▶ [YOUR TASK] The entries below hold a line with "cells display medium" and a line with "cells show no". Return those lines and all that lie between them, exactly and only.
----- ENTRIES SUPPLIED -----
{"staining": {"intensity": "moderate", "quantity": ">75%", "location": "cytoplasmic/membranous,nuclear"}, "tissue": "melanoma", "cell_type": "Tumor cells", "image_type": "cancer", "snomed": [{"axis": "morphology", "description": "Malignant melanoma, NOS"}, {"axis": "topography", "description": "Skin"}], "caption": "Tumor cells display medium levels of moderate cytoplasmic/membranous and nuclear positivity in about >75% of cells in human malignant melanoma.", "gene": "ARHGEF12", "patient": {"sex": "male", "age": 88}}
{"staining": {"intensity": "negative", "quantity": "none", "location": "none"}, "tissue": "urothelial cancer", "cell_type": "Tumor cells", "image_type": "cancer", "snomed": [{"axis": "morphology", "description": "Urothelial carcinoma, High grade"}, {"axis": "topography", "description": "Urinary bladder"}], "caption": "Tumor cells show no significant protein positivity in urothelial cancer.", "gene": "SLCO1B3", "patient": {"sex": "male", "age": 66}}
-----
----- ENTRIES SUPPLIED -----
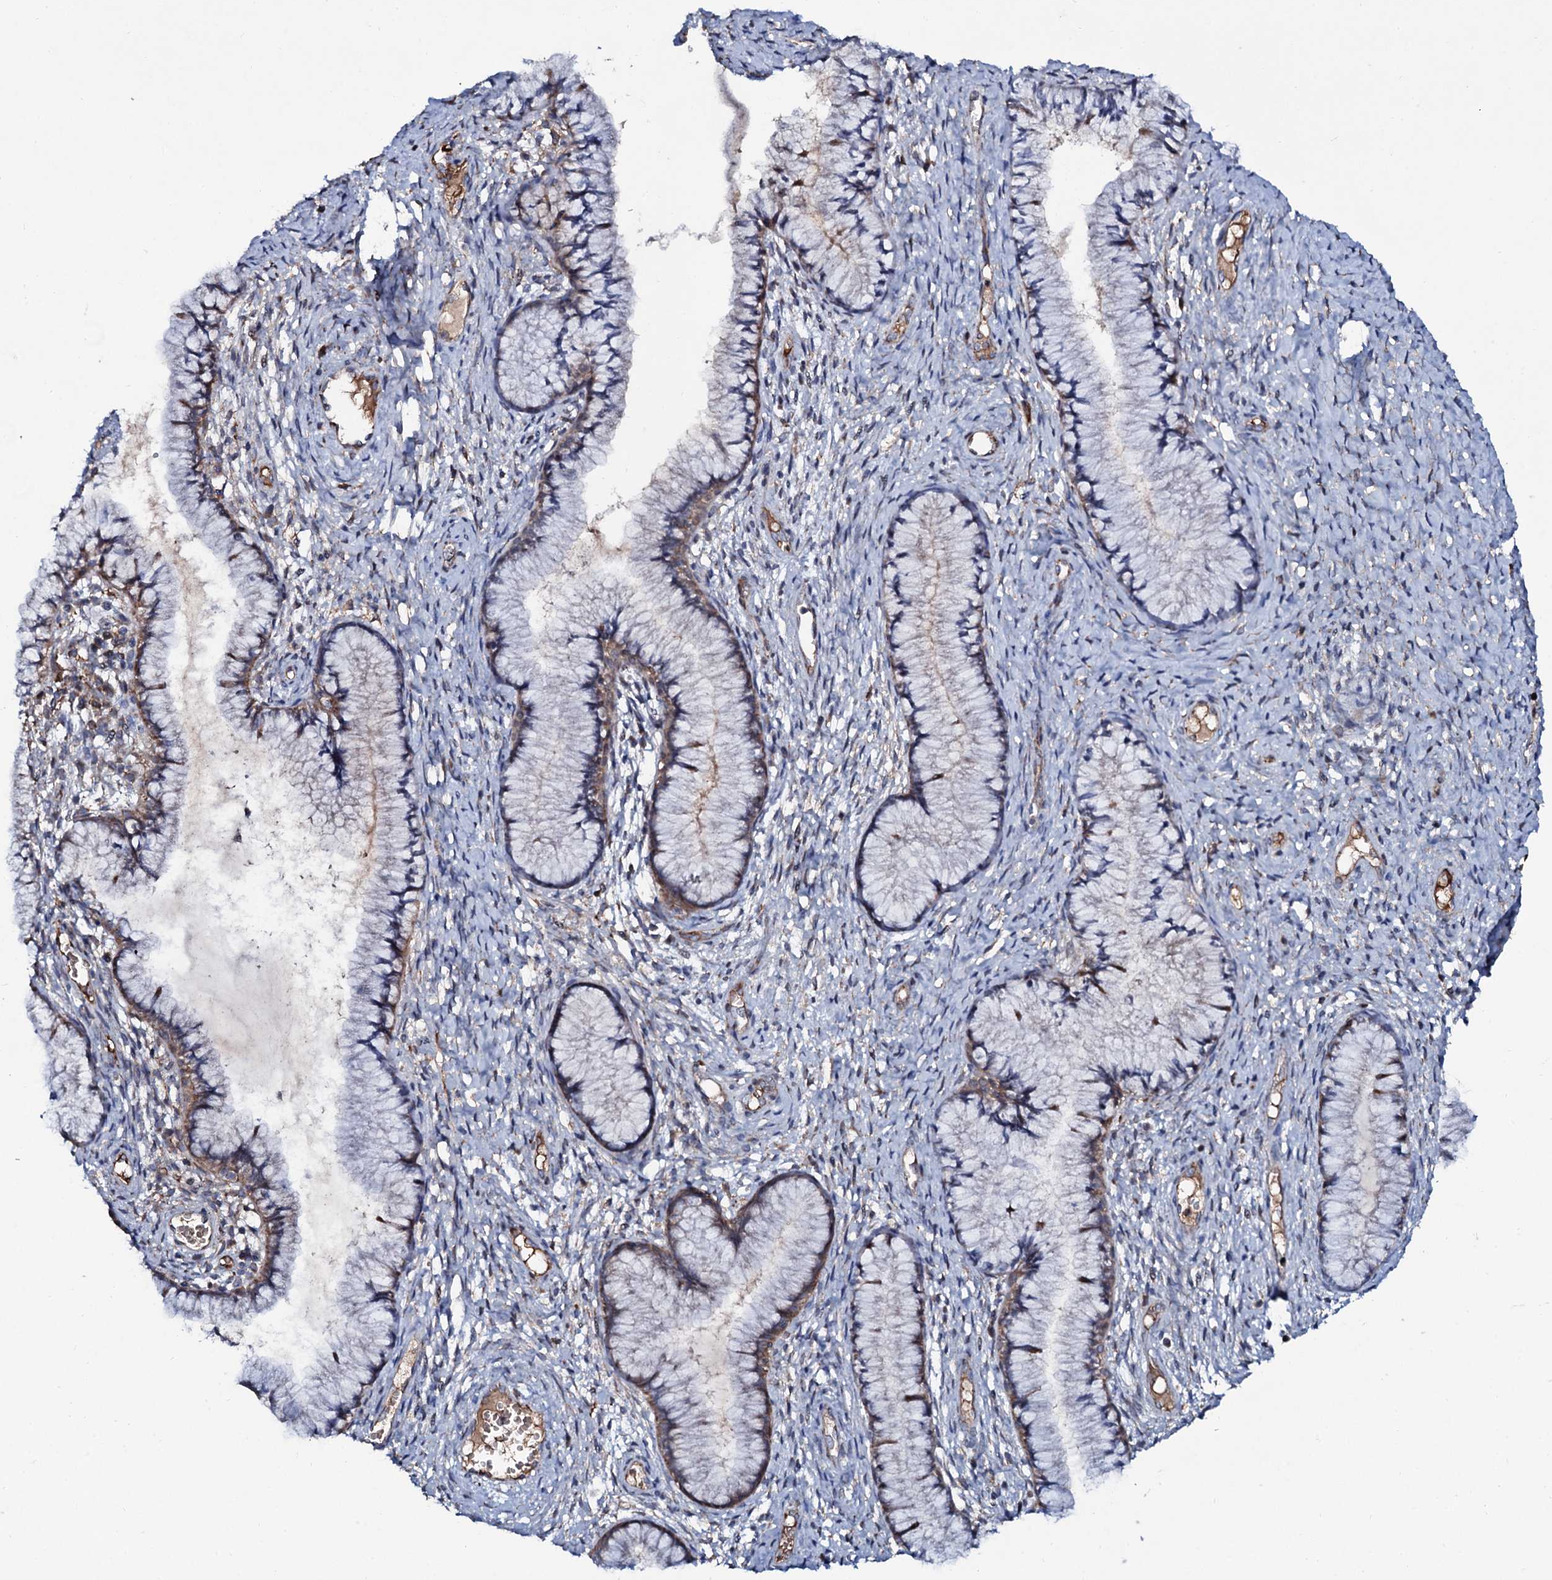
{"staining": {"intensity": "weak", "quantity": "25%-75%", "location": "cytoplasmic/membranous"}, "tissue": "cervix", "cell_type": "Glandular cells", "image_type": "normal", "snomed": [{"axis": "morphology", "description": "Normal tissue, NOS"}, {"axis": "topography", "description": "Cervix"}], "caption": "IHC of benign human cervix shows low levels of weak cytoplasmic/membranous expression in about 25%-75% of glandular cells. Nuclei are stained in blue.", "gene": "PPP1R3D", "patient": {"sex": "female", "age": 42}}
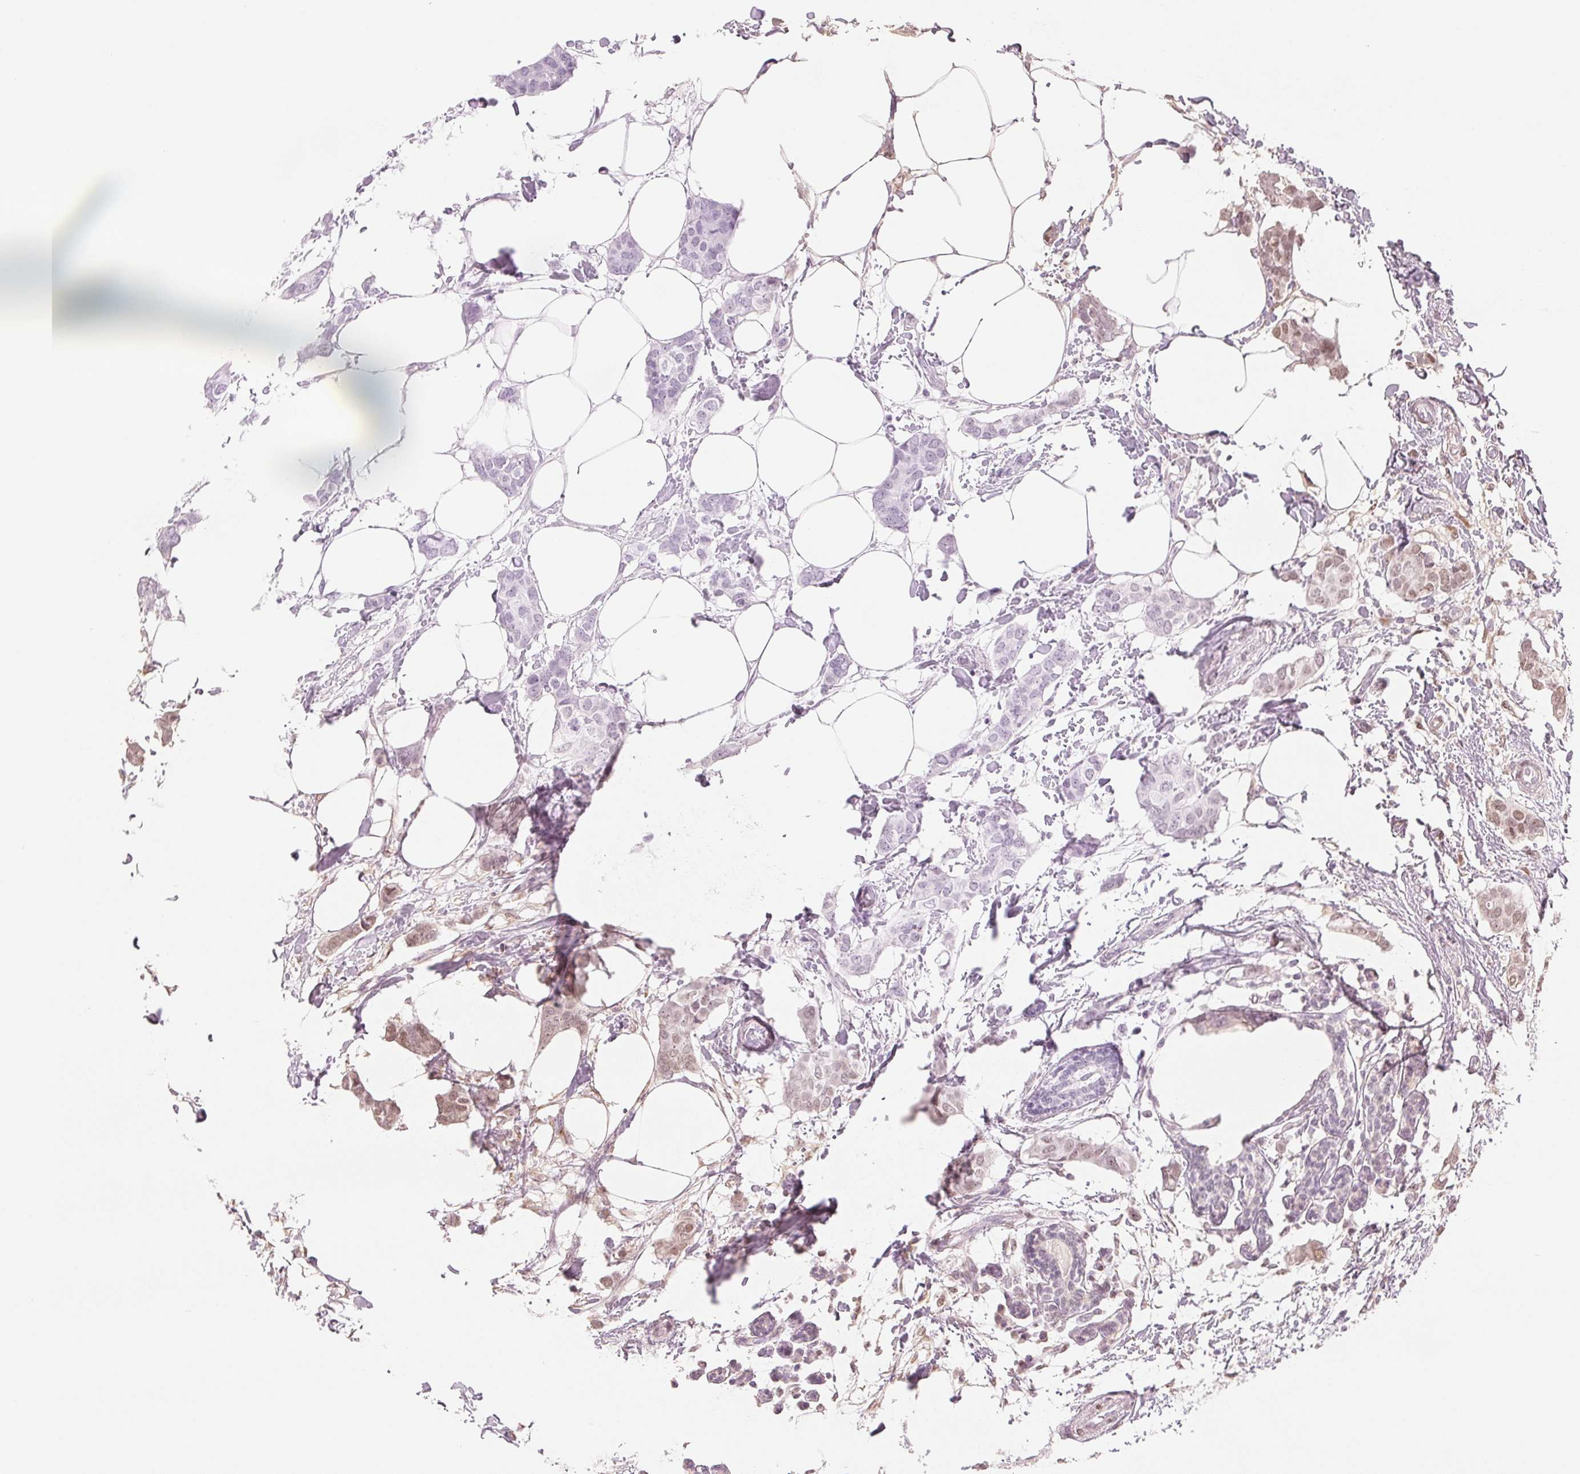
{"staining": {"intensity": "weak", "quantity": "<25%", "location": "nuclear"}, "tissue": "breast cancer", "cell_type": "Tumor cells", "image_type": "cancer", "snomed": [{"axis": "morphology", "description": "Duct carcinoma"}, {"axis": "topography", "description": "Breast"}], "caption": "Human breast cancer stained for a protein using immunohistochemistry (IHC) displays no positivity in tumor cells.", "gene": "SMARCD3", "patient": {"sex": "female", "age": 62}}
-----
----- ENTRIES SUPPLIED -----
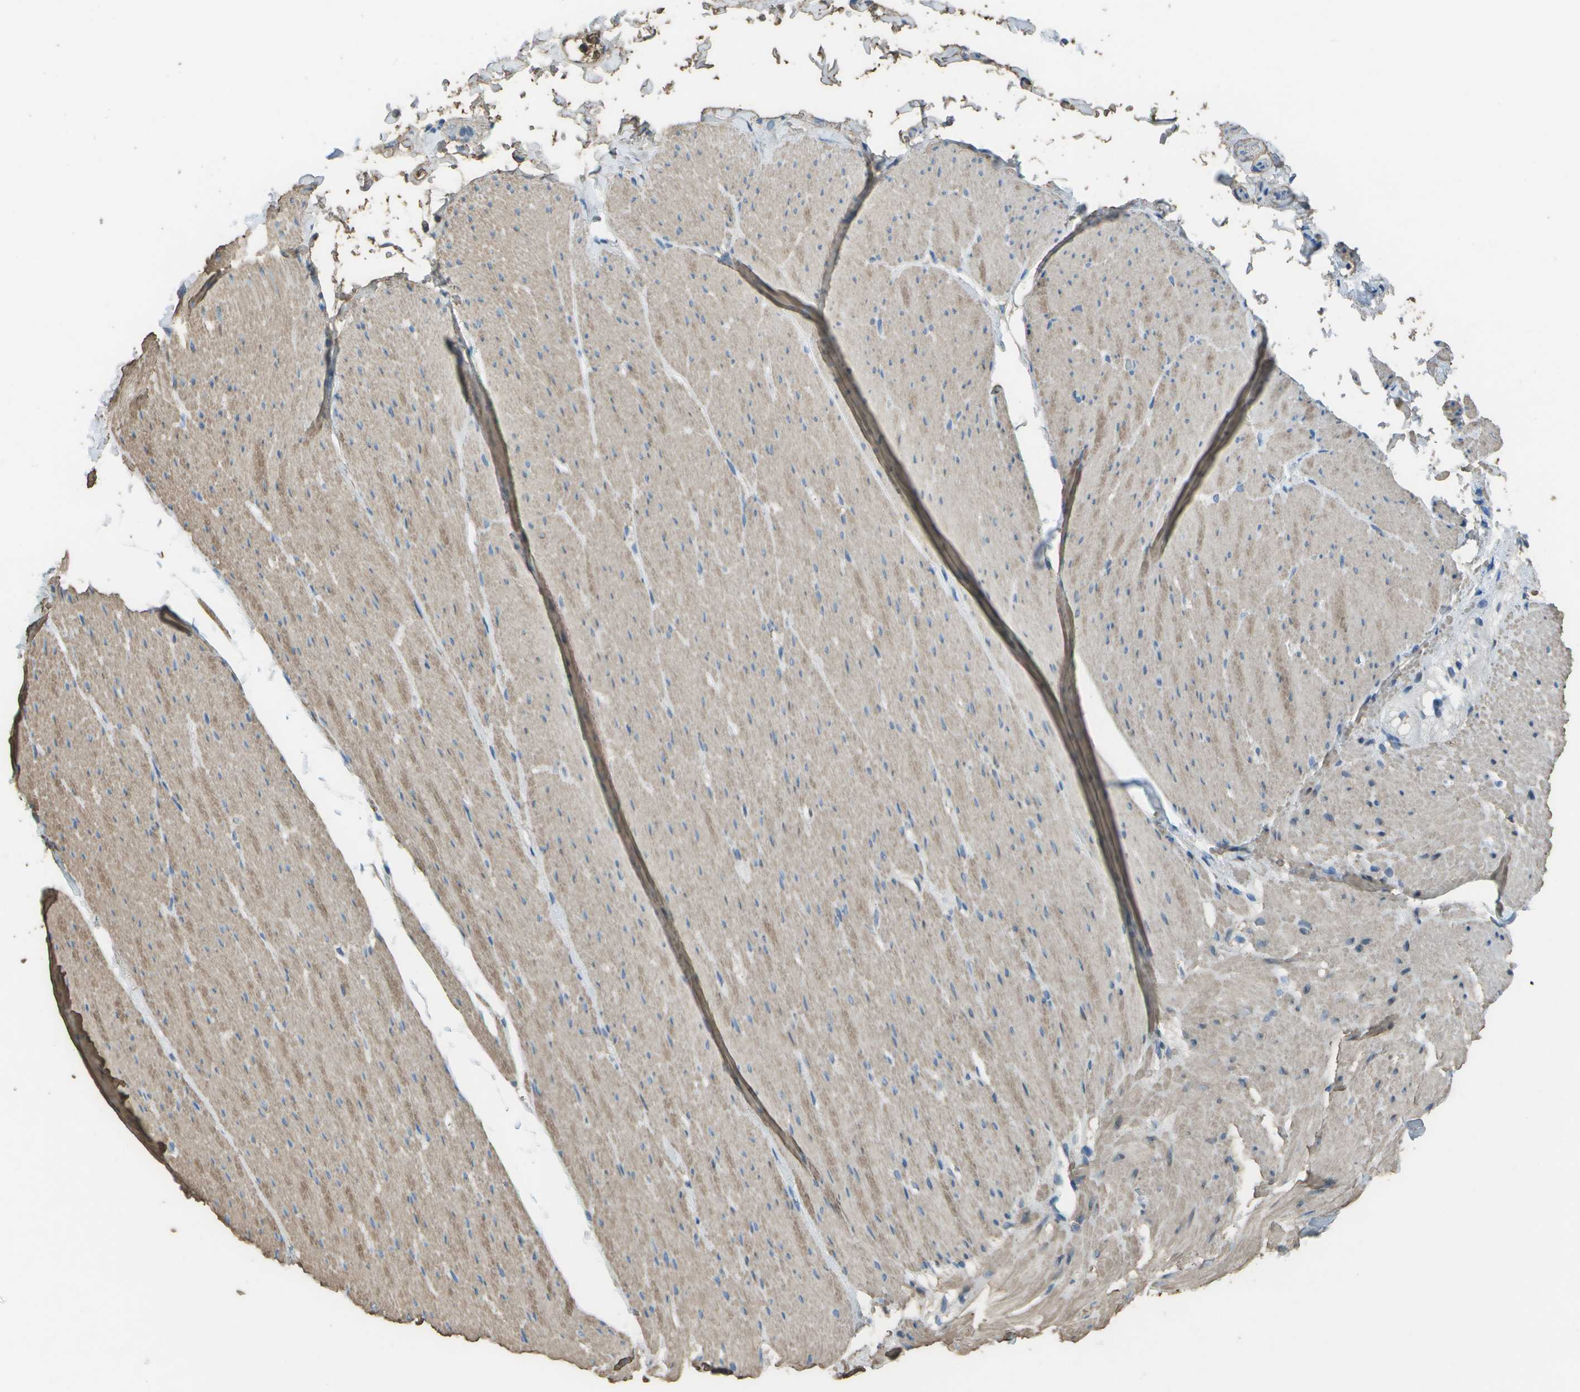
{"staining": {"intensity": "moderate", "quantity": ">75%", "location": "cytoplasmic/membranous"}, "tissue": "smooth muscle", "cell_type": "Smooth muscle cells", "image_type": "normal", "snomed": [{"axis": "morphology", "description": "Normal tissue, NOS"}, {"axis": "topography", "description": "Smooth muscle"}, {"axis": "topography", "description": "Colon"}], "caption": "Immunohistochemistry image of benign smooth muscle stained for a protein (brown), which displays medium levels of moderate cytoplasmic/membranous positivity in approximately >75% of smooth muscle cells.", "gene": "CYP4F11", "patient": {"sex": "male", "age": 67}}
-----
▶ [ANSWER TO THE PROBLEM]
{"staining": {"intensity": "moderate", "quantity": ">75%", "location": "cytoplasmic/membranous,nuclear"}, "tissue": "melanoma", "cell_type": "Tumor cells", "image_type": "cancer", "snomed": [{"axis": "morphology", "description": "Malignant melanoma, NOS"}, {"axis": "topography", "description": "Skin"}], "caption": "Tumor cells display medium levels of moderate cytoplasmic/membranous and nuclear positivity in about >75% of cells in human malignant melanoma.", "gene": "ARHGEF12", "patient": {"sex": "male", "age": 88}}
{"staining": {"intensity": "negative", "quantity": "none", "location": "none"}, "tissue": "urothelial cancer", "cell_type": "Tumor cells", "image_type": "cancer", "snomed": [{"axis": "morphology", "description": "Urothelial carcinoma, High grade"}, {"axis": "topography", "description": "Urinary bladder"}], "caption": "Tumor cells show no significant protein positivity in urothelial cancer.", "gene": "SLCO1B3", "patient": {"sex": "male", "age": 66}}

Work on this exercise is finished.